On February 10, 2009, new federal regulations governing lead exposure in children’s products were scheduled to go into effect. One day before that, A Kidd’s Dream — a consignment store in Conway — closed its doors because it couldn’t meet those regulations.
Senator Mark Pryor was the lead Senate sponsor of the Consumer Product Safety Improvement Act (CPSIA). His law killed the small business dreams of Brenda Kidd and Gayla Wade, the owners of A Kidd’s Dream, and hurt many other business owners across the country.
As a consignment store, A Kidd’s Dream resold children’s products. Here is the guidance issued by the Consumer Products Safety Commission to resellers like A Kidd’s Dream:
The new safety law does not require resellers to test children’s products in inventory for compliance with the lead limit before they are sold. However, resellers cannot sell children’s products that exceed the lead limit and therefore should avoid products that are likely to have lead content, unless they have testing or other information to indicate the products being sold have less than the new limit. Those resellers that do sell products in violation of the new limits could face civil and/or criminal penalties.
It’s pretty easy to see why Kidd and Wade decided to close the store rather than deal with the potential civil and/or criminal penalties. Here’s how Walter Olson of the blog, Overlawyered, describes the dilemma facing thrift stores (it could easily apply to resale stores, too):
Thrift store managers, often volunteers themselves, have no way to guess whether every grommet or zipper on a kids’ jacket or ink on an old jigsaw puzzle box or some plastic component of Mom’s old roller skates would pass muster.
“The reality is that all this stuff will be dumped in the landfill,” predicted Adele Meyer, executive director of the National Association of Resale and Thrift Shops. Among the biggest losers if that happens: poorer parents who might start having to buy kids’ winter coats new at $30 rather than used at $5 or $10.

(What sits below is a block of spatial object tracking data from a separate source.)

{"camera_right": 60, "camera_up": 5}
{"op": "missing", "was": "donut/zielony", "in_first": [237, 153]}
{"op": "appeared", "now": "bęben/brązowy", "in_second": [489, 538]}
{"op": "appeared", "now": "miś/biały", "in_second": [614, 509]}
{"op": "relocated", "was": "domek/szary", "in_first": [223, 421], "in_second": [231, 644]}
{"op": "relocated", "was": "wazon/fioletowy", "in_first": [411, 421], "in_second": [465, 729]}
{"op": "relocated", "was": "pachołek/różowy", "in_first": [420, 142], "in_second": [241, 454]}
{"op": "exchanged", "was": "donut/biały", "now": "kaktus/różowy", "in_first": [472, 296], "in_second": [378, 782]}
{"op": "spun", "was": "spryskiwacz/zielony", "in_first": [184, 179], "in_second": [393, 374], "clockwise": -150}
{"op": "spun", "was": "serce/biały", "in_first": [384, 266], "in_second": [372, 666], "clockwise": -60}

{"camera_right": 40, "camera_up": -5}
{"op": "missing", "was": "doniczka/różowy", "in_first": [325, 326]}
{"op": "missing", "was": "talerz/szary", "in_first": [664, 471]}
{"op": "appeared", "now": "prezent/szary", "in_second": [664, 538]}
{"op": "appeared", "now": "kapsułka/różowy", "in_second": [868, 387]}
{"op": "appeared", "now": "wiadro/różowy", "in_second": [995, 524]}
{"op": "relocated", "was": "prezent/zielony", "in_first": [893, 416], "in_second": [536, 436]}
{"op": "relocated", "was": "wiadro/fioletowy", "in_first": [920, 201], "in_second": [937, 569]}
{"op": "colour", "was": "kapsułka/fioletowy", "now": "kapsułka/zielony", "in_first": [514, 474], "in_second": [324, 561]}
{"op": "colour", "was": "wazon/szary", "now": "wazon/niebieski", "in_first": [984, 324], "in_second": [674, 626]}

Did the products being sold at A Kidd’s Dream pose a health risk to children? Senator Pryor thinks so. He claims that a major achievement of CPSIA is that “we’ve significantly reduced the amount of lead in toys.” Perhaps, but the amount of lead in toys is only a problem if it leads to elevated lead levels in children. Is there any evidence that lead in toys was a health problem prior to 2008?
If there is, I can’t find it. In 2008, only 0.72% of the children tested for lead exposure had elevated blood levels of lead. That’s down from 0.94% in 2007. In fact, lead exposure had been falling over the previous decade. In 1997, 7.61% of children tested had elevated lead levels. Had lead in toys been harming children, it’s impossible to see why there would have been such a large drop in childhood lead levels in the decade leading up to CPSIA.

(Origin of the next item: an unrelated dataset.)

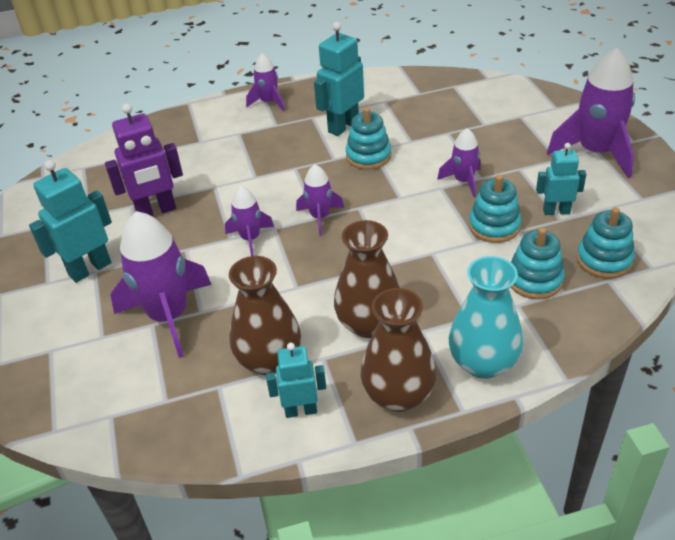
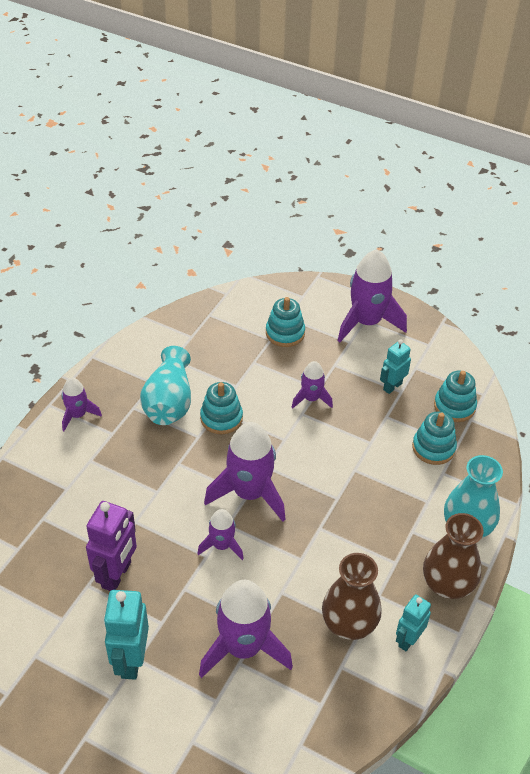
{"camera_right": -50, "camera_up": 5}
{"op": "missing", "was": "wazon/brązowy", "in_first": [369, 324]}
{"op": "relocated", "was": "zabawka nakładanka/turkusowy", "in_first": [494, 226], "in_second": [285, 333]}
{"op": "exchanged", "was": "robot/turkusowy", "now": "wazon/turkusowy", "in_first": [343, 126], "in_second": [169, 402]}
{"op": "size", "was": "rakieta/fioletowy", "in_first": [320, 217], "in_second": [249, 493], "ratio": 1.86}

Interestingly, since the enactment of the CPSIA in 2008, the percentage of children with elevated blood lead levels has stopped declining. In 2009, the percentage was 0.61%. In 2012, it was 0.62%.
As the statistics show, a public health campaign since the 1990s to reduce lead levels in children has obviously been working. That effort predates CPSIA. There is no evidence that CPSIA reduced, or is reducing, elevated lead levels in children in any way. But the evidence is clear about one thing – CPSIA sure succeeded in reducing jobs, businesses, and consumer welfare in Conway.